Type of Mortgage – it is important to think about whether you want a fixed rate or variable rate mortgage. Fixed rate mortgages will tie you in for a period of time but you will know what rate you will be paying, it will not change. Variable rates could go up and you will have to be sure you can afford that. You also nee dto decide between repayment, where you repay some each month or interest only, where you only repay the interest and invest money to repay the balance at the end of the term.

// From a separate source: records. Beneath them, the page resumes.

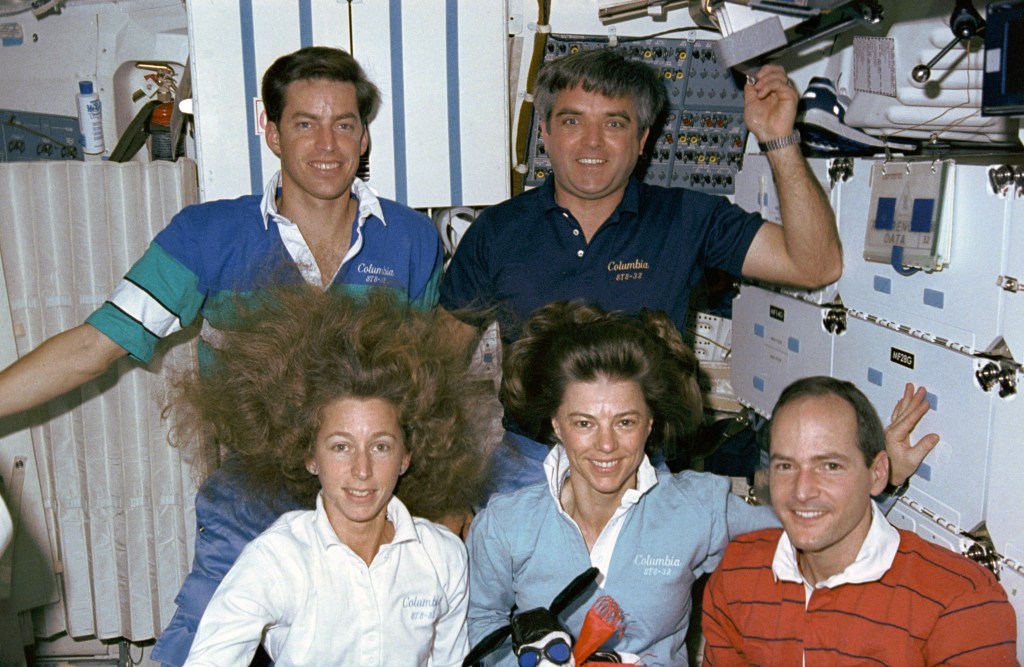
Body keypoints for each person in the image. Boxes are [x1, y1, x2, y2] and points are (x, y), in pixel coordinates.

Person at [0, 46, 444, 665]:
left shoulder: (413, 241)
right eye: (304, 123)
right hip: (255, 488)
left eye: (344, 124)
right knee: (198, 646)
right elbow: (94, 344)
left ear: (364, 137)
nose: (327, 144)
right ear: (270, 132)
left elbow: (430, 390)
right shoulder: (207, 235)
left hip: (368, 484)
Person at [438, 48, 841, 492]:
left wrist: (778, 139)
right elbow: (436, 367)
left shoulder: (688, 217)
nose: (592, 142)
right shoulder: (497, 229)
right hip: (529, 470)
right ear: (546, 134)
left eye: (614, 123)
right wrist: (446, 493)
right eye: (572, 121)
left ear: (642, 139)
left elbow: (815, 264)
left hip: (644, 470)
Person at [178, 287, 493, 666]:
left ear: (407, 456)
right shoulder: (278, 559)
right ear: (310, 457)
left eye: (381, 447)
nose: (362, 471)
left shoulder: (443, 557)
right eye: (341, 447)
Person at [466, 300, 779, 665]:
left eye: (625, 422)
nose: (606, 444)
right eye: (584, 423)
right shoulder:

Repayments – it is really important to make sure that we are able to afford the repayments that we have to make. It is a good idea to therefore find out exactly how much money we need to repay each month from the lender. Then we will be able to work out whether we will be able to afford it. We will need to look back at previous bank statements in order to see how much we normally pay out each month as well to check how much we get paid and that should allow us to calculate whether we can afford the mortgage repayments. It is worth thinking about the fact that there is also a chance that the repayments might go up. If the Bank of England put up the base rate or if your lenders sees fit, they may increase what you have to pay in interest if you are on a variable rate and so you will need to allow for this in your calculations.
Customer service – it can be nice if you know that the lender will provide a good level of customer service. When you have a query or question, you need to make sure that you will get a good answer to it. You want to make sure that you can get through easily and that you will get a fast and accurate response. You can find this out before you apply by getting in touch with the customer service department yourself.
Lenders reputation – some people will also be interested in finding out more about the lender before taking out a mortgage with them. They might want to have a look at their history, read some reviews, ask people about their experiences or perhaps even use a lender that they have used before. It is a good idea to think about whether these things are important to you or whether anything else will be too.
Once you have established what you are looking for then you will be in position to find the mortgage which will be the best for you as you can see how well they match up to your requirements.